EXERCISE DESCRIPTION:
The listing below holds pictures; exclude them. Return exactly the lines from the one with "html: <div> <span></span>" through the one with "color: #4d7c0f ->".

RAW DATA:
Content starts

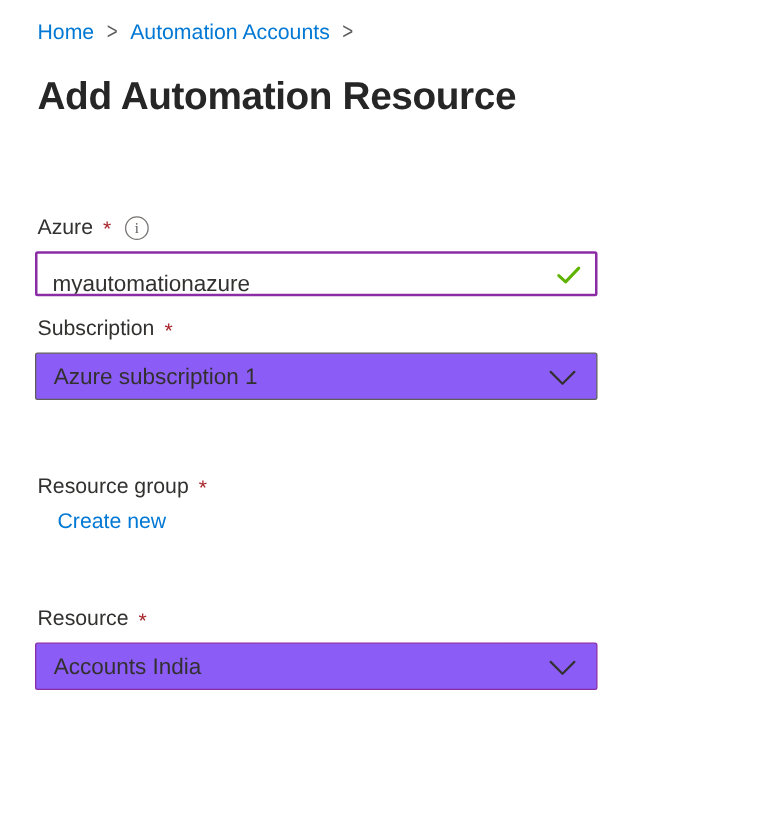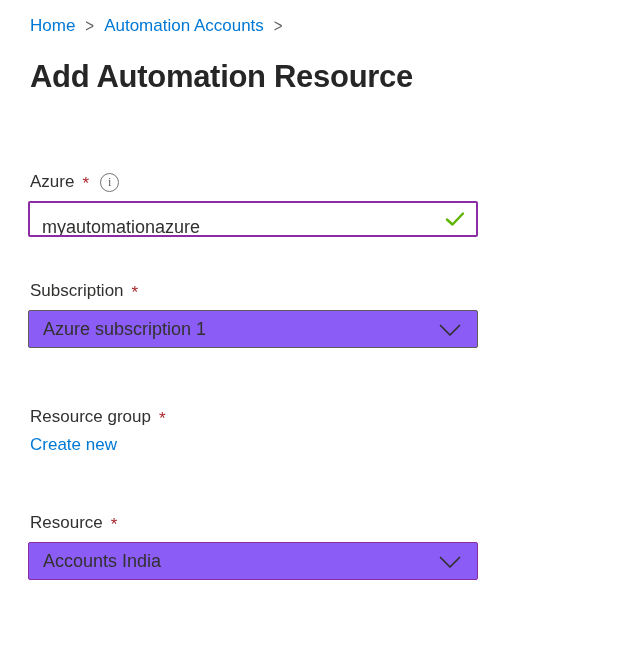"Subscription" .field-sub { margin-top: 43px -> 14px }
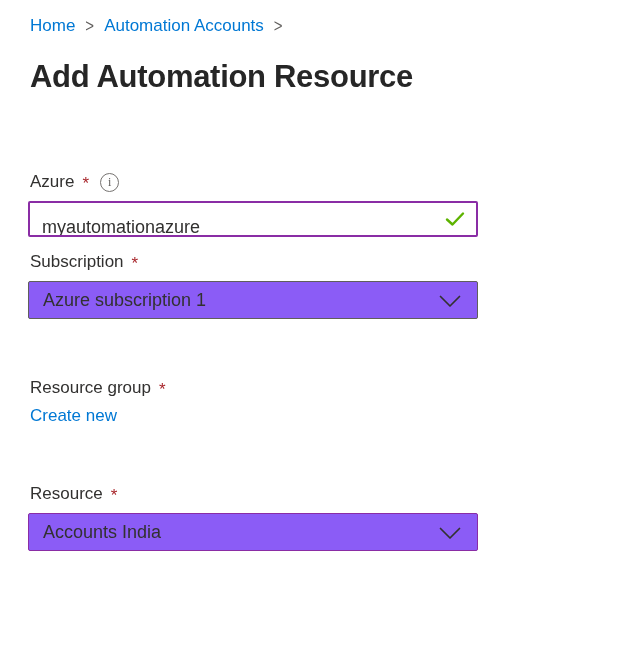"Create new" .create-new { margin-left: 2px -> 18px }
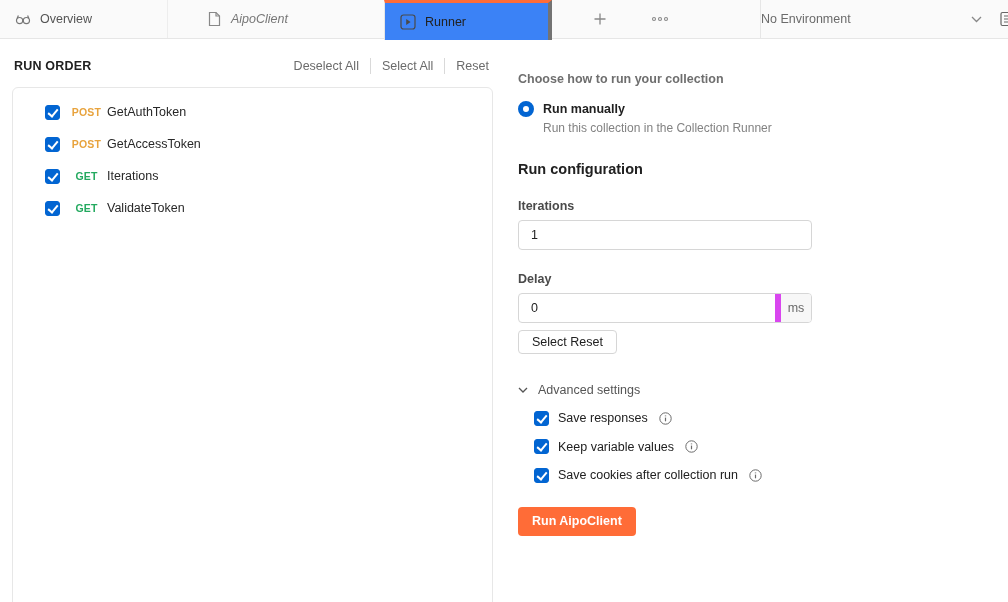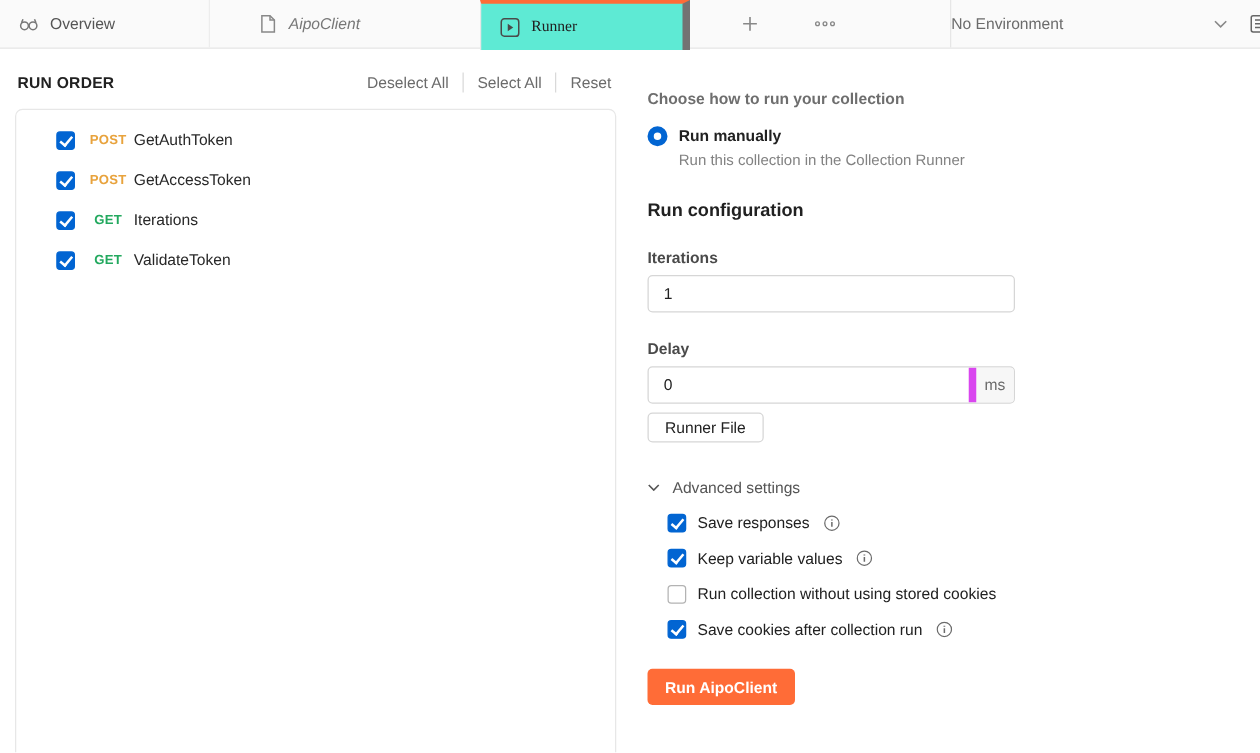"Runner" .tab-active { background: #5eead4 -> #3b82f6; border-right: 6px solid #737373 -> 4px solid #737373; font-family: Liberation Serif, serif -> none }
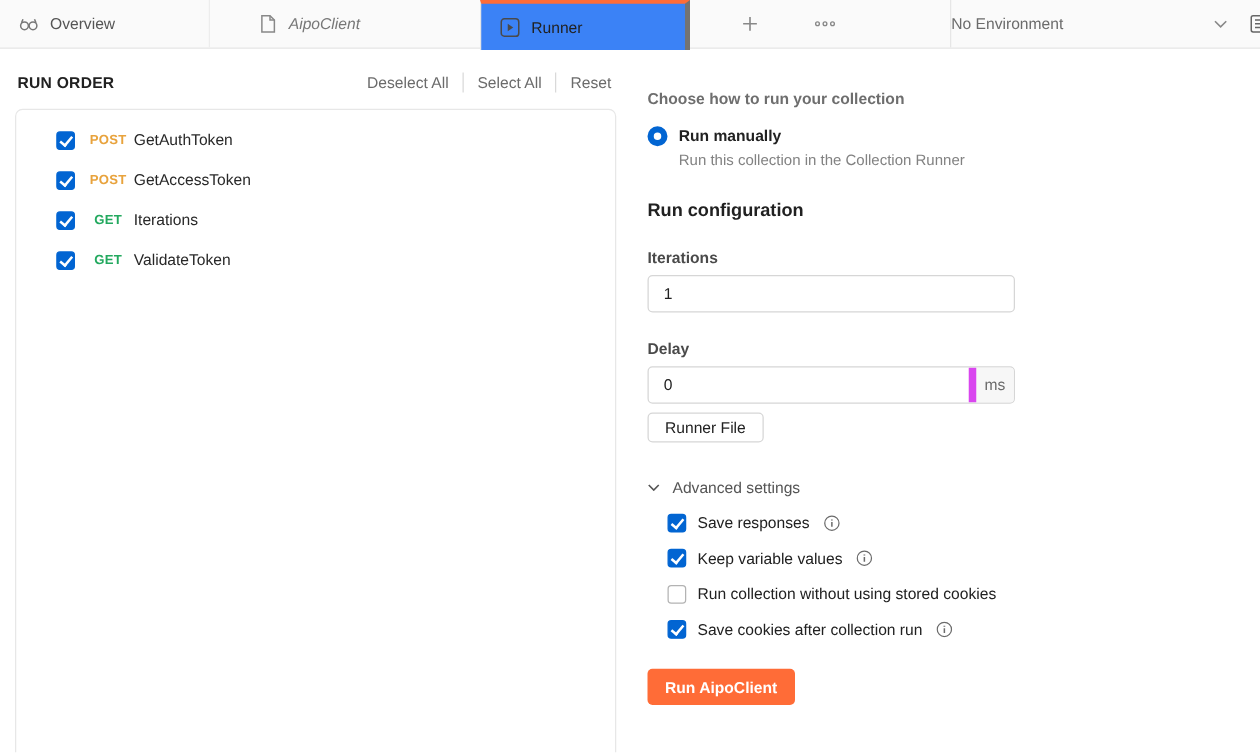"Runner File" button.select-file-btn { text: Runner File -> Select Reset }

Content ends
Content starts

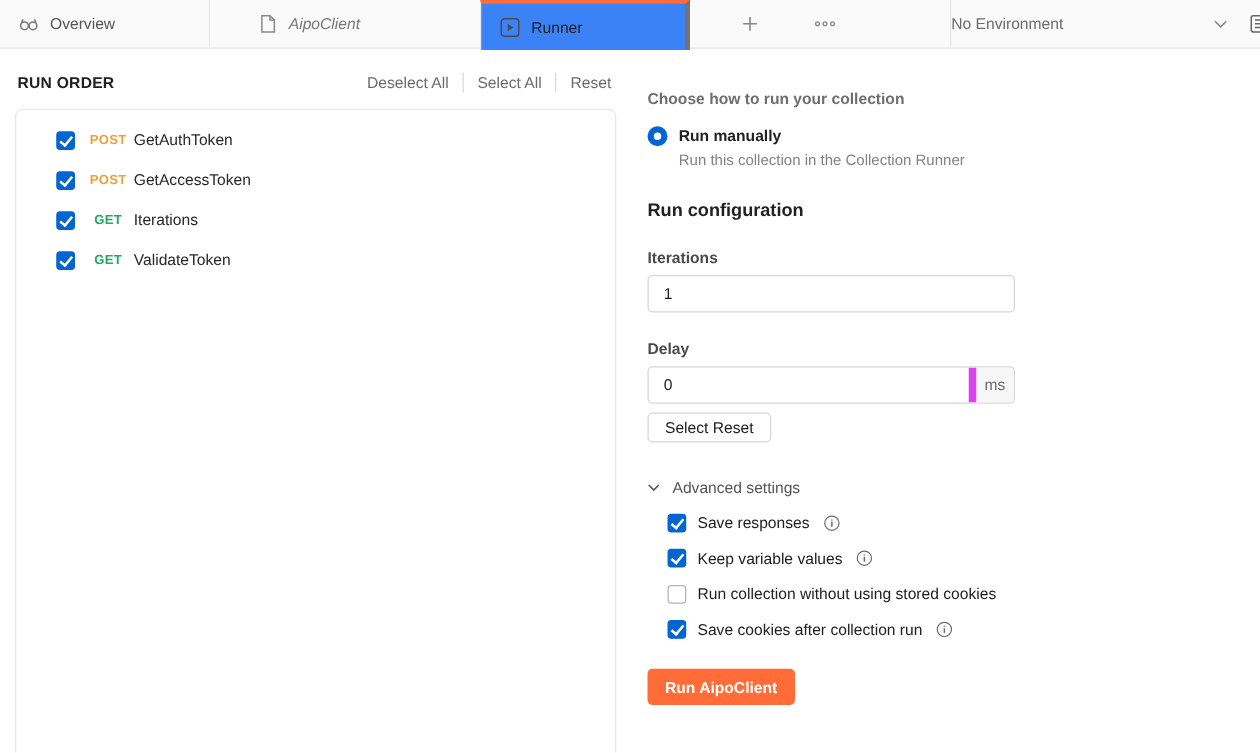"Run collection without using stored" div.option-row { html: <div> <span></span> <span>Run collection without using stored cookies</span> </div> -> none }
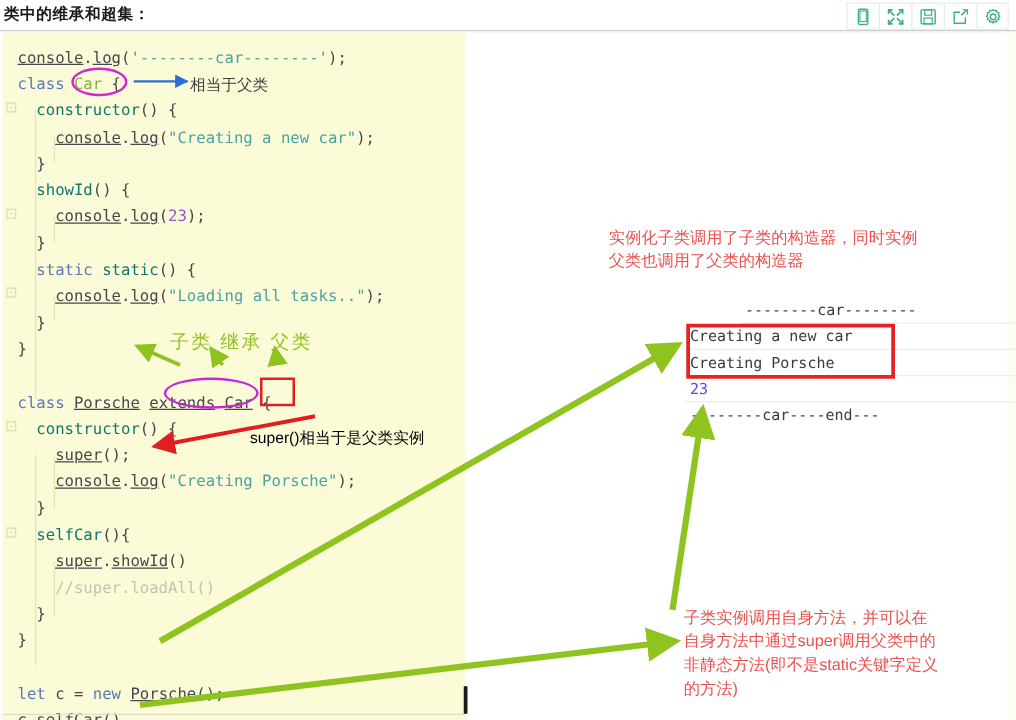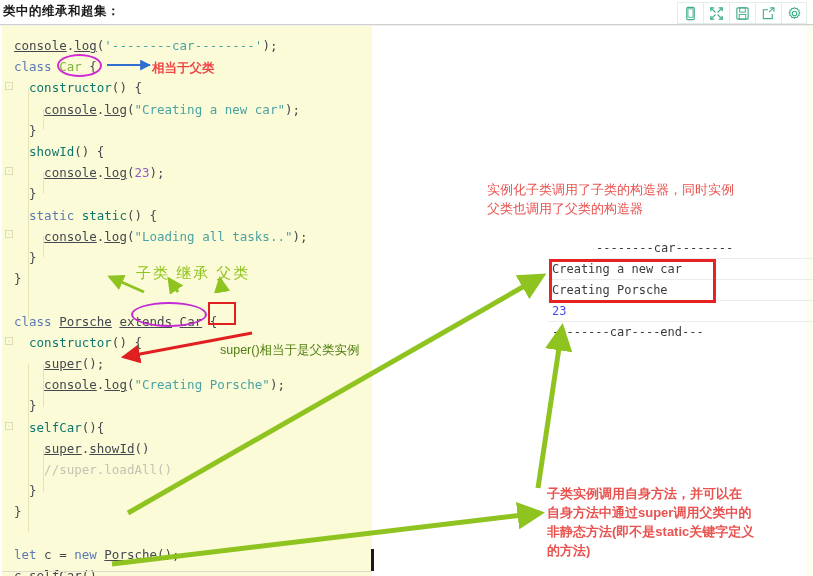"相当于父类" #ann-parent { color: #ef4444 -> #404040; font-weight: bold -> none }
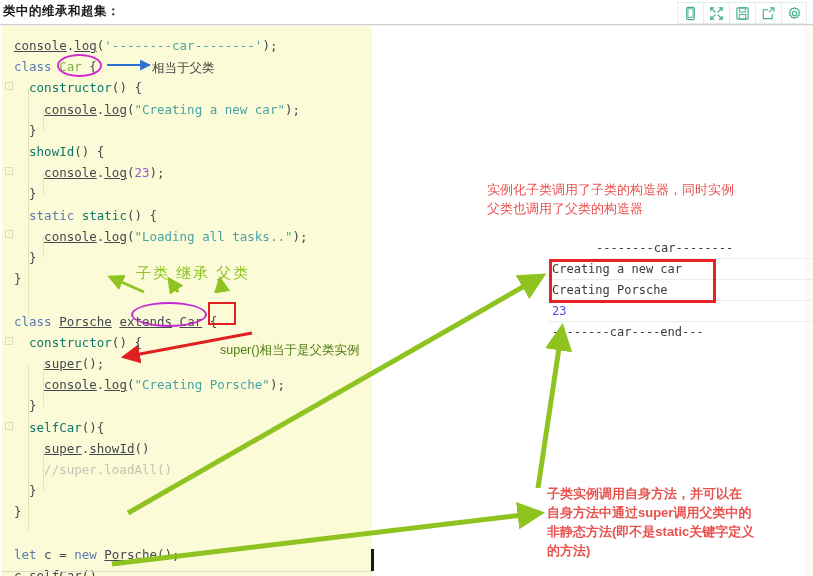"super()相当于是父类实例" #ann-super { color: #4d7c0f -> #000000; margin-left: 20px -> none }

Content ends

TASK RESULT:
"Run collection without using stored" div.option-row { html: <div> <span></span> <span>Run collection without using stored cookies</span> </div> -> none }
"相当于父类" #ann-parent { color: #ef4444 -> #404040; font-weight: bold -> none }
"super()相当于是父类实例" #ann-super { color: #4d7c0f -> #000000; margin-left: 20px -> none }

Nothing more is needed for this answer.